Task description | Each record below should be printed exactly as it was written.

Supplied material |
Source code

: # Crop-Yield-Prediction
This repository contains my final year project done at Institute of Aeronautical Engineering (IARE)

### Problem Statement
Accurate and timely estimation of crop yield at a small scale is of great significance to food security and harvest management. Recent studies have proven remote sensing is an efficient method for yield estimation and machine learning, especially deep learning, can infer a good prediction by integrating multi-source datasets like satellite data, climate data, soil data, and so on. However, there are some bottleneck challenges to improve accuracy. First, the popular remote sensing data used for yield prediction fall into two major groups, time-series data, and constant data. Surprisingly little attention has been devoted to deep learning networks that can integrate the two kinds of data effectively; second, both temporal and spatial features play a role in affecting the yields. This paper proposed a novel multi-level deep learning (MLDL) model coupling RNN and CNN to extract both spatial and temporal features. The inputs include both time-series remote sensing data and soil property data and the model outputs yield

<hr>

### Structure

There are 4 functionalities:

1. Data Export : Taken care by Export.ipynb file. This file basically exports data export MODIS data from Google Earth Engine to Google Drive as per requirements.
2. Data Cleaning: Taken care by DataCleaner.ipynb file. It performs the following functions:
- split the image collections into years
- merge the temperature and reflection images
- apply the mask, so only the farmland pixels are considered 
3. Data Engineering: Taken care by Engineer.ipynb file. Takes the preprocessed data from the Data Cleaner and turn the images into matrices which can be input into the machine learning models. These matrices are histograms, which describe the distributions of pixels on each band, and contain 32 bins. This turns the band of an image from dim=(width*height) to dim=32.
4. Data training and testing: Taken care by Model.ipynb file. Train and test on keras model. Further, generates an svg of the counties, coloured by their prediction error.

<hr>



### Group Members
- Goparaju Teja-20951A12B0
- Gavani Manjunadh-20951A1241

Your solution |
Source code

: # Crop-Yield-Prediction
This repository contains my final year project done at Institute of Aeronautical Engineering (IARE)

### Problem Statement
Accurate and timely estimation of crop yield at a small scale is of great significance to food security and harvest management. Recent studies have proven remote sensing is an efficient method for yield estimation and machine learning, especially deep learning, can infer a good prediction by integrating multi-source datasets like satellite data, climate data, soil data, and so on. However, there are some bottleneck challenges to improve accuracy. First, the popular remote sensing data used for yield prediction fall into two major groups, time-series data, and constant data. Surprisingly little attention has been devoted to deep learning networks that can integrate the two kinds of data effectively; second, both temporal and spatial features play a role in affecting the yields. This paper proposed a novel multi-level deep learning (MLDL) model coupling RNN and CNN to extract both spatial and temporal features. The inputs include both time-series remote sensing data and soil property data and the model outputs yield

<hr>

### Structure

There are 4 functionalities:

1. Data Export : Taken care by Export.ipynb file. This file basically exports data export MODIS data from Google Earth Engine to Google Drive as per requirements.
2. Data Cleaning: Taken care by DataCleaner.ipynb file. It performs the following functions:
- split the image collections into years
- merge the temperature and reflection images
- apply the mask, so only the farmland pixels are considered 
3. Data Engineering: Taken care by Engineer.ipynb file. Takes the preprocessed data from the Data Cleaner and turn the images into matrices which can be input into the machine learning models. These matrices are histograms, which describe the distributions of pixels on each band, and contain 32 bins. This turns the band of an image from dim=(width*height) to dim=32.
4. Data training and testing: Taken care by Model.ipynb file. Train and test on keras model. Further, generates an svg of the counties, coloured by their prediction error.

<hr>



### Group Members
- Goparaju Teja-20951A12B0
- Gavani Manjunadh-20951A1241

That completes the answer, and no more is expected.